** Opening Extract provided block **
We have a guest blogger... Gillian describes her Tiger Moth trial lesson at the last Sunday Scramble at Bicester Heritage:
To try my hand at flying the Tiger Moth was a somewhat spontaneous decision. Although I guess those who know me wouldn’t have been too surprised to watch me spot this fantastic vintage bi-plane and immediately find myself drawn towards her. Being particularly interested in transport history as well as an old-fashioned girl at heart, the conclusion of spotting G-AOIM glinting in the early morning sun was likely already decided before things had even begun.
Cue a casual enquiry that swiftly led to a flight lesson being arranged for that morning. My name was carefully written into the Tiger Moth’s flight schedule for the day and I felt a hint of apprehension kick in. Given that all my experiences of flight so far had been positive, this surprised me. I thought back to my first flight – a passenger ride in a helicopter – where the pilot remarked how unusual it was to have such a conversational passenger beside him given the glass floor beneath us. From this I learned I lacked a fear of heights for it hadn’t occurred to me to be anything other than enthralled by the moving scenery below. Next came a flight experience in a glider - here I found I wasn’t entirely keen on the moment when the designated tow plane lets go and your glider’s nose suddenly dips towards the ground – but then taking control and doing spiral turns up in the great blue sky proved to be incredible fun. Then just last year came my first flight to London in a big passenger jet - what a heady cocktail that proved to be – the noise of a jet engine right outside my window, the curiosity of what the view would be like above the clouds and the absolute thrill of speeding down the runway to have got going in the first place. Clearly, an appreciation for many aspects of flight were already in place but I’d never flown a plane with an engine and certainly not as legendary a plane as a Tiger Moth. How would I get on?
I met with pilot Chris Thompson of Finest Hour Experiences at Bicester Airfield and we began with a brief on some of the basics. I then borrowed a flying jacket, helmet and goggles and carefully climbed into the Tiger Moth, stepping on marked-out spots to avoid putting too much stress on the wing. Next came the click-click of the 4-point harness before we checked the intercom functioned between us. All was well and with that a team member worked with Chris, pushing the propeller round, to help get the Tiger Moth started.
** Closing Extract provided block **
** Opening Information given block **
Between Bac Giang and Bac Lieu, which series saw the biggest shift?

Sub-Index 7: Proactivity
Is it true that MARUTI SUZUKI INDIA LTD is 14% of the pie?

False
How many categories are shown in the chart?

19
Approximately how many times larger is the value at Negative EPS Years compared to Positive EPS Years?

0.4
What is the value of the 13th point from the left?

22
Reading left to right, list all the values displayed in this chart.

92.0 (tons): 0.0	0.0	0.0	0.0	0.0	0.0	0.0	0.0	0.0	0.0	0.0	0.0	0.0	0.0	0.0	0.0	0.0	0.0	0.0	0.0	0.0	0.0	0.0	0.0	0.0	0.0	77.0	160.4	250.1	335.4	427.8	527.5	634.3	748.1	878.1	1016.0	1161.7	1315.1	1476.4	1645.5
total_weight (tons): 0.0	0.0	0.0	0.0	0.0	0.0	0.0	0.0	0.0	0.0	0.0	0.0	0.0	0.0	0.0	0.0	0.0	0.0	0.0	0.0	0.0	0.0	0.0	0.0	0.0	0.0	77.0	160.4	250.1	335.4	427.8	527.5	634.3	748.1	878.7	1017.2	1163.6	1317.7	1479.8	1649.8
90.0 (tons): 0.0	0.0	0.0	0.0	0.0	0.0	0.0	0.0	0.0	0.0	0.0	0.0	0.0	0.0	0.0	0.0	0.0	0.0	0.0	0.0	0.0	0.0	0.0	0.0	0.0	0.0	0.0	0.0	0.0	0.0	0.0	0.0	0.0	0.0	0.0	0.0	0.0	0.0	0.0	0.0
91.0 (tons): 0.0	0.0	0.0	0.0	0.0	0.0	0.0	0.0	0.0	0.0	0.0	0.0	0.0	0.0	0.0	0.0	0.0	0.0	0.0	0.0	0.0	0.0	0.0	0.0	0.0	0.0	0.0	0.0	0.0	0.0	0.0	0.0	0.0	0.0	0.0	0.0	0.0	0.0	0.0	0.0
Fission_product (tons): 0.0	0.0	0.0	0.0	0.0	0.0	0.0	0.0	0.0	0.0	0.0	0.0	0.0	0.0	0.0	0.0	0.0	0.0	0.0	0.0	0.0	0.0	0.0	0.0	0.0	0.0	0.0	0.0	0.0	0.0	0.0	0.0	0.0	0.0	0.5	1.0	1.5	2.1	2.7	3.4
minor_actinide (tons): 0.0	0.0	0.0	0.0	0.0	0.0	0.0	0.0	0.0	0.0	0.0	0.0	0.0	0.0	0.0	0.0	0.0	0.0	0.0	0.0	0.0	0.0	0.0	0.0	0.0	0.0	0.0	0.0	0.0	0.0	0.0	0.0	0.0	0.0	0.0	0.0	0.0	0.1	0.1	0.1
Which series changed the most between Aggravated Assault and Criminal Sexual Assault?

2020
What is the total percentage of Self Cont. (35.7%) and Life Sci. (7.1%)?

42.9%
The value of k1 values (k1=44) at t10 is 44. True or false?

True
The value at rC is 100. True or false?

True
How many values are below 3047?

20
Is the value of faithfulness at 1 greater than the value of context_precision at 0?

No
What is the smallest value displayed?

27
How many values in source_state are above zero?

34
** Closing Information given block **
* Task instructions *
1: In the Tiger Moth lesson account, copy the passage from "I met with pilot" to "Tiger Moth started.", switching "Tiger Moth" to "biplane".
2: According to the Tiger Moth lesson account, why did the writer step on marked-out spots while climbing into the plane?

* Numbered answers *
1:
I met with pilot Chris Thompson of Finest Hour Experiences at Bicester Airfield and we began with a brief on some of the basics. I then borrowed a flying jacket, helmet and goggles and carefully climbed into the biplane, stepping on marked-out spots to avoid putting too much stress on the wing. Next came the click-click of the 4-point harness before we checked the intercom functioned between us. All was well and with that a team member worked with Chris, pushing the propeller round, to help get the biplane started.

2: The writer stepped on the marked-out spots to avoid putting too much stress on the wing.